Child Death in Gloriavale That The Community Tried To Hide
- Publish Date
- Monday, 15 August 2016, 7:03PM
A 14-year-old girl with Down Syndrome died choking on a piece of meat in Gloriavale while locked in an isolation room.
Prayer Ready was in an isolation room with the pins from the door handles removed so people could not get out of the room through the door when she choked on her dinner last year.
She was in the room with mother Sharon Ready and four other children and their father when she started choking, her aunts Polly Withington and Ruth Green told Fairfax.
Prayer's mother was unable to get out of the room and watched as her daughter died as the other adult tried to do the heimlich manouvre.
When that failed he crawled though a window and called for help. Other people arrived including Prayer's father Clem, but she was unable to be resucitated.
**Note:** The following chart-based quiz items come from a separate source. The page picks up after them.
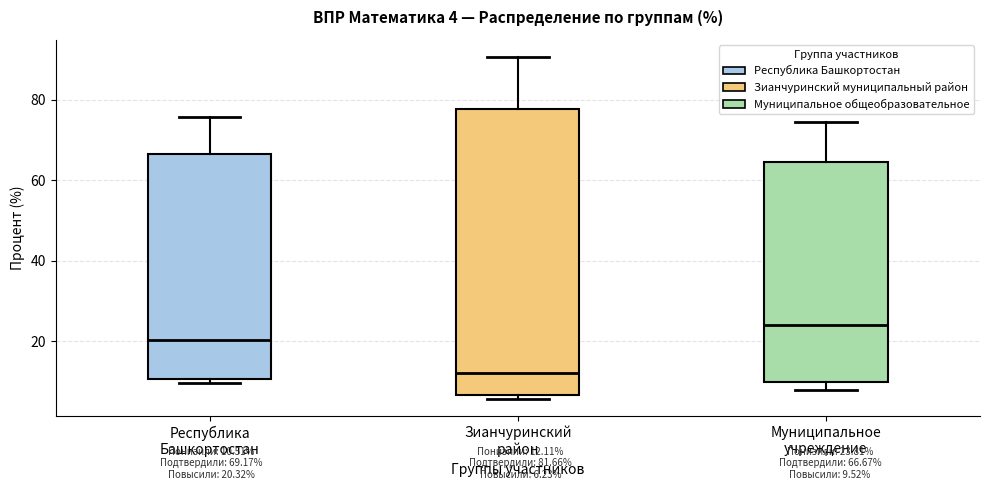

Which box has the highest median line?

Муниципальное учреждение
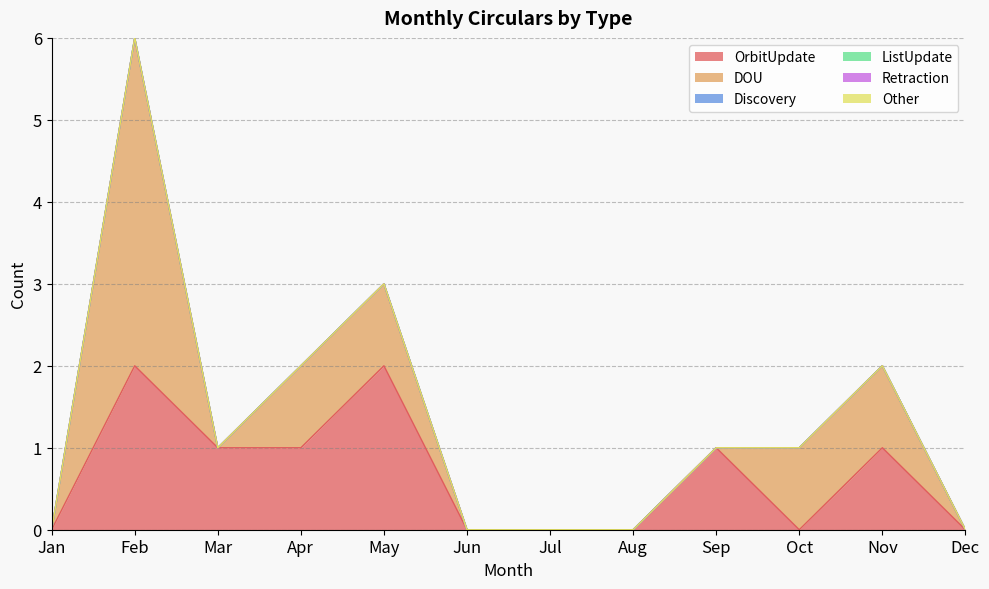

Which series has the largest range (max minus min)?

DOU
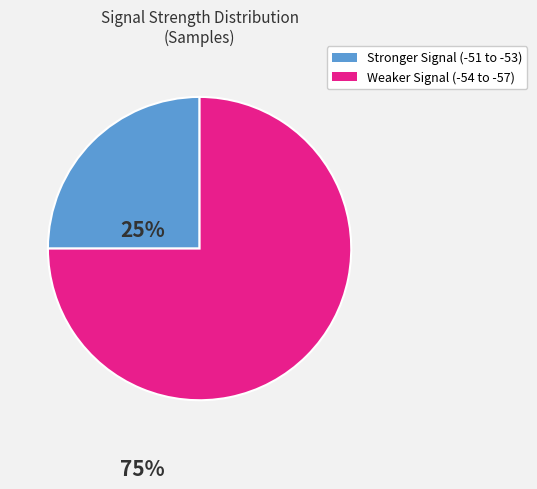

Is there a majority slice in this chart?

Yes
A former Gloriavale member told Fairfax sick people were kept in the isolation room to prevent illness spreading in the small West Coast Community.
It was not uncommon for the doors to be disabled.
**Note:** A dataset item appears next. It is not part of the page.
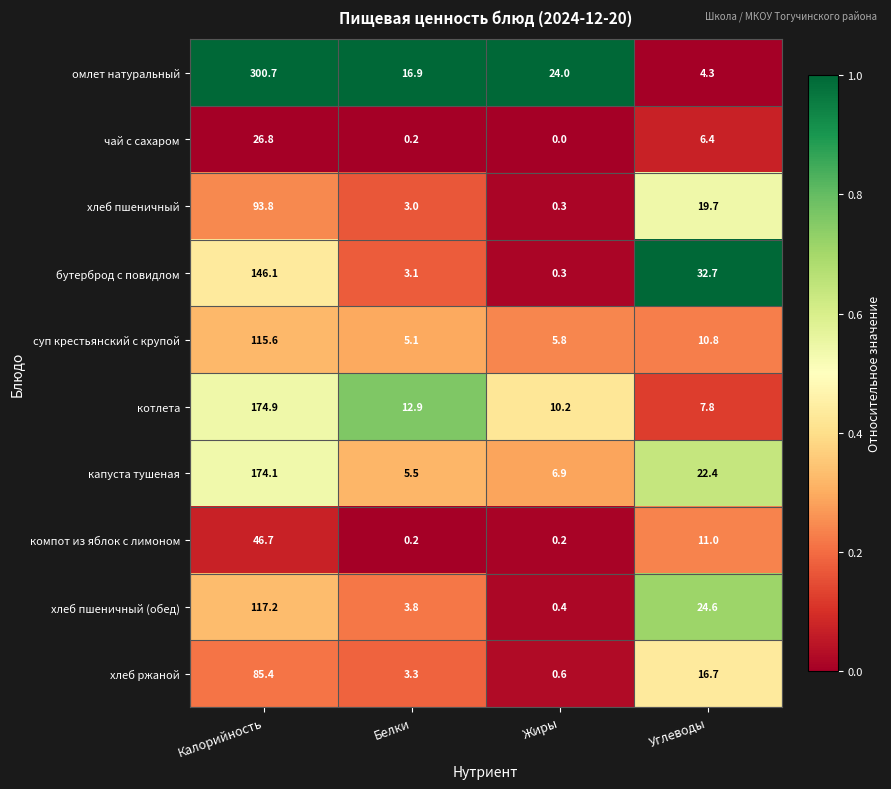

Which series has the widest spread of values?

омлет натуральный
A coroner's report into the death ruled it was a tragic accident and the coroner did not think the fact people could not enter or exit the room contributed to her death.
However Gloriavale said following Prayer's death it had stopped taking the pins out of isolation room door handles. It also argued that people could get out of the room for help because there was an open window.
Interim suppression on the coroner's report lapsed today.